*** Page extract
In the first half of fiscal 2009 interest expense was $16,000 compared to $53,000 in the same period last year. There was a foreign currency loss of $216,000 in fiscal 2009 compared to a gain of $20,000 in the same period last year, mainly due to the strength of the Euro compared to the British Pound and the US Dollar.
The Company recorded a loss before income taxes of $628,000 compared to an income before income taxes of $1,191,000 in the same period last year, a reduction of $1,819,000. Foreign currency fluctuations increased the pretax loss by $132,000.
There was a net loss for the first half of the fiscal year of $434,000 or $.13 per share compared to a net income of $774,000 and $.24 per share in the same period in fiscal 2008.
Financial Condition
While the Company has paid regular quarterly dividends in the past, due to the current uncertain economic outlook, the Board of Directors suspended payment of dividends in the first and second fiscal quarters of 2009 and will consider whether to resume paying dividends on a quarter by quarter basis. In the first fiscal quarter, the Company paid a dividend declared for the fourth fiscal quarter of 2008 of $.03 per share, which amounted to $98,000. Cash balances at the end of the second quarter of fiscal 2009 were $754,000, compared to $1,630,000 on September 30, 2008, a decrease in cash of $876,000 in the first six months of fiscal 2009.
In the first half of fiscal 2009, there was a net loss of $434,000 and operating activities used $267,000 of cash. Excluding the impact of currency fluctuations, receivables decreased by $2,180,000 which generated cash during the period. The number of days sales in receivables reduced slightly in the first six months of fiscal 2009 from 65 days at September 30, 2008 to 63 days at March 28, 2009. Adjusted for the effects of currency, there was an increase in inventories of $869,000 and a reduction in accounts payable and accrued expenses of $555,000 and $324,000, respectively, which reduced cash balances during the second fiscal quarter. Capital expenditures in the first six months were $162,000. Exchange rate changes decreased reported cash by $349,000 in the first six months of fiscal 2009.
The Company has no long-term debt but has overdraft facilities of approximately $1.5 million in the UK and of $130,000 in France. At the end of the second quarter of fiscal 2009, the Company had no borrowings against these overdraft facilities. The UK overdraft facilities are secured by a long leasehold property owned by the Company and the French overdraft facilities are unsecured. In line with normal practice in Europe, both facilities can be withdrawn on demand by the bank. Accordingly, management does not rely on their availability in projecting the adequacy of the Company’s capital resources.
******
Written tasks:
**a)** Repeat, word for word, the part of the financial report between "In the first half of fiscal 2009 interest" and "the US Dollar.", inclusive.
**b)** Answer these questions from the financial report:
(i) What was the interest expense in the first half of fiscal 2009?
(ii) What were the cash balances at the end of the second quarter of fiscal 2009?
(iii) How large is the overdraft facility in France?
*** Material supplied
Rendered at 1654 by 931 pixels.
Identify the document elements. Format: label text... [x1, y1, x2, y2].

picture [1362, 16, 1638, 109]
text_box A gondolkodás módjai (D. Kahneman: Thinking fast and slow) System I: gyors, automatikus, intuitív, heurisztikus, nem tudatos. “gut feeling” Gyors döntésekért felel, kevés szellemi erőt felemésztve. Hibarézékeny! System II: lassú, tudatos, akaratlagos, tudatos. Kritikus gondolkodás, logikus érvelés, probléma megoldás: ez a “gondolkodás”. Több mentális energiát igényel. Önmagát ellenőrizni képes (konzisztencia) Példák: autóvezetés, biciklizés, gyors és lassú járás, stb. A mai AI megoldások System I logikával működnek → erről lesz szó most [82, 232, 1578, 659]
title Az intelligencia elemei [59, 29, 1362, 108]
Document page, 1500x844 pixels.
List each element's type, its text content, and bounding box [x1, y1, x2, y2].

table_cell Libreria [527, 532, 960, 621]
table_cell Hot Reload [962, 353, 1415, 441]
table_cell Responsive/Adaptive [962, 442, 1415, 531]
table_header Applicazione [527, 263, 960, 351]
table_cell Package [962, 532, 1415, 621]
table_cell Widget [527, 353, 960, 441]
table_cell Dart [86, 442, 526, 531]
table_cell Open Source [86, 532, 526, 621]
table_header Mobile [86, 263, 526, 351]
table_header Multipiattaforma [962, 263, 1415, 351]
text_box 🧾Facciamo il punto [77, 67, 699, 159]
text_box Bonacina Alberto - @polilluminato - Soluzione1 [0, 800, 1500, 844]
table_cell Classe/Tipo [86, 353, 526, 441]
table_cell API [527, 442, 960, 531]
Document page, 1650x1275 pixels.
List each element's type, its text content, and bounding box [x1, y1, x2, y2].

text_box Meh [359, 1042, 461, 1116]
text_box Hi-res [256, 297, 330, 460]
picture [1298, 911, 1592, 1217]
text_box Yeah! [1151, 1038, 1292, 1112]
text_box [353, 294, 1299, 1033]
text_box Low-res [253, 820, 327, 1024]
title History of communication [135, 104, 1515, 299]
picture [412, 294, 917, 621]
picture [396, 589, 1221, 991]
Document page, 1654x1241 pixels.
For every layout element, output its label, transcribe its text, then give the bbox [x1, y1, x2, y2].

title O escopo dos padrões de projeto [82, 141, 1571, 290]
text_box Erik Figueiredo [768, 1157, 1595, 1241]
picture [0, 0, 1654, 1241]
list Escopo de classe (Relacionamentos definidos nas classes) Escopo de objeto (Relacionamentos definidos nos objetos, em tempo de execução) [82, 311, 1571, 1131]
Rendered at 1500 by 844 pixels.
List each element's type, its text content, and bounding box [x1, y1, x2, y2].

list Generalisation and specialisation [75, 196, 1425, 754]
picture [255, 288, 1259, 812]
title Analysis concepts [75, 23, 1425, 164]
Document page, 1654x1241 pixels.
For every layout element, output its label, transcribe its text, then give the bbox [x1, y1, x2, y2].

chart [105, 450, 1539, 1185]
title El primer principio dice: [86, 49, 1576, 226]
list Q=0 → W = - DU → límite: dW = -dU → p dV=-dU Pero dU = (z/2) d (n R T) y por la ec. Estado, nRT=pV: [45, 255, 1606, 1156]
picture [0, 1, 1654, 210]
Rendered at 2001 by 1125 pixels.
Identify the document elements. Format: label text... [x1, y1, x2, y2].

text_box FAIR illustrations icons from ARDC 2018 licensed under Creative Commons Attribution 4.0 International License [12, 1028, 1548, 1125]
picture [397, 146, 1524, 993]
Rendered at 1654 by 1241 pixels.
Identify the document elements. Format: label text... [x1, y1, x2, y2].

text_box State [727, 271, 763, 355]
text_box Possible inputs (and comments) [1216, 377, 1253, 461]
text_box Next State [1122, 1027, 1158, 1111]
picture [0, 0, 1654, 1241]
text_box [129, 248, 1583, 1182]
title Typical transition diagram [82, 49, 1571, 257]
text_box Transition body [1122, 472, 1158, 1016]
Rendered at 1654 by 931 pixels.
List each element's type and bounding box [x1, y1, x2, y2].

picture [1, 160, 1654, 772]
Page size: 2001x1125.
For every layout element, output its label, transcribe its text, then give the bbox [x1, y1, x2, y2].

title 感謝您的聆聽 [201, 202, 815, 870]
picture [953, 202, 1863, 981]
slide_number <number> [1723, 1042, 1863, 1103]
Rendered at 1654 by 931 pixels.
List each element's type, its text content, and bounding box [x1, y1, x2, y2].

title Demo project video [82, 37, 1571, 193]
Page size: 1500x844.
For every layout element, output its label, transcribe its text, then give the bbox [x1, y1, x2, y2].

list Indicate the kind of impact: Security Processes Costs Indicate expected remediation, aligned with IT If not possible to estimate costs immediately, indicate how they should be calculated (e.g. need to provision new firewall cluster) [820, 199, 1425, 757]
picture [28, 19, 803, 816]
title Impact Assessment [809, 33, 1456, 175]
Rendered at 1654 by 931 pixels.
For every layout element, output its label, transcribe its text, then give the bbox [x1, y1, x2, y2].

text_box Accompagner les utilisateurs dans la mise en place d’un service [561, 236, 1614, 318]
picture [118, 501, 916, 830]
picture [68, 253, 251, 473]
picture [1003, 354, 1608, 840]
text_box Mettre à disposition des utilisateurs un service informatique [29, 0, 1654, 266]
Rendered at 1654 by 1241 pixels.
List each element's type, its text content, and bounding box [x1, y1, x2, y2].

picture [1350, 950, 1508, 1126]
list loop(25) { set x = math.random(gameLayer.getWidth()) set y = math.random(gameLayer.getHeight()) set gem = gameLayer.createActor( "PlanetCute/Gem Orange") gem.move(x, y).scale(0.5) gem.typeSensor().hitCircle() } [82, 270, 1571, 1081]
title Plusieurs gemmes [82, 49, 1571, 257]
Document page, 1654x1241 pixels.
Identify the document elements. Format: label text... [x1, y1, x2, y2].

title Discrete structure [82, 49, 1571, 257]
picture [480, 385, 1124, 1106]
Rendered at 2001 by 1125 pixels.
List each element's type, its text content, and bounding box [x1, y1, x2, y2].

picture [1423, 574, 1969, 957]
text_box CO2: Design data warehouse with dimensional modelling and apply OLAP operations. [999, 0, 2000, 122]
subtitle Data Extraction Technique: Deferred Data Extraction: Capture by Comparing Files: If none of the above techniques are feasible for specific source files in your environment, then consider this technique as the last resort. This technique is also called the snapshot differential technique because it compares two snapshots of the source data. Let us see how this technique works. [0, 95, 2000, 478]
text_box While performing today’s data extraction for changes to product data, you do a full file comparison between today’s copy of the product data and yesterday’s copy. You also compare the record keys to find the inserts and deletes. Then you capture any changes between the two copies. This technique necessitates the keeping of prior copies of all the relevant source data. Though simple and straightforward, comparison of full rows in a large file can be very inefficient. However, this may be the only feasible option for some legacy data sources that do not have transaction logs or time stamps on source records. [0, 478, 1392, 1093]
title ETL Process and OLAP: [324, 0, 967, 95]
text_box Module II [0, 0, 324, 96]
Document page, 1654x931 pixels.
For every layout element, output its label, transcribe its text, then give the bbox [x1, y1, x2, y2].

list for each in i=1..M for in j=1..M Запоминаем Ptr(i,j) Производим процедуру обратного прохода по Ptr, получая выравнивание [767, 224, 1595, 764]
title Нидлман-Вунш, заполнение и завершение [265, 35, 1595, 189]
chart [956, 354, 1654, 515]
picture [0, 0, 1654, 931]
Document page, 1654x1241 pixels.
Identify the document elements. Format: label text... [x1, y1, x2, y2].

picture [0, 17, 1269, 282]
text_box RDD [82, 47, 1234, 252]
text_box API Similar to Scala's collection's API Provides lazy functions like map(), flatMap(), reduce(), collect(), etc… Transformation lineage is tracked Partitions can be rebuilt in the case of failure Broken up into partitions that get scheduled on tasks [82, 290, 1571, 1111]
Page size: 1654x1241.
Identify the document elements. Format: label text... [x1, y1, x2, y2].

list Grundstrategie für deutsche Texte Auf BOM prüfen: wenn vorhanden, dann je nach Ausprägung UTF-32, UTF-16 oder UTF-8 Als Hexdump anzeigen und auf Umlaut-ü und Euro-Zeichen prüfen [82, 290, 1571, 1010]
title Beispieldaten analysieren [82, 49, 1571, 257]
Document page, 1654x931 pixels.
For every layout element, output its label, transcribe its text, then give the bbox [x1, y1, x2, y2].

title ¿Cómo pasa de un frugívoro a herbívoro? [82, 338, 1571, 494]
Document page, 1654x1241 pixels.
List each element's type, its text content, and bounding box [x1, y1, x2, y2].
******
The solutions:
**a)**
In the first half of fiscal 2009 interest expense was $16,000 compared to $53,000 in the same period last year. There was a foreign currency loss of $216,000 in fiscal 2009 compared to a gain of $20,000 in the same period last year, mainly due to the strength of the Euro compared to the British Pound and the US Dollar.

**b)**
(i) $16,000
(ii) $754,000
(iii) $130,000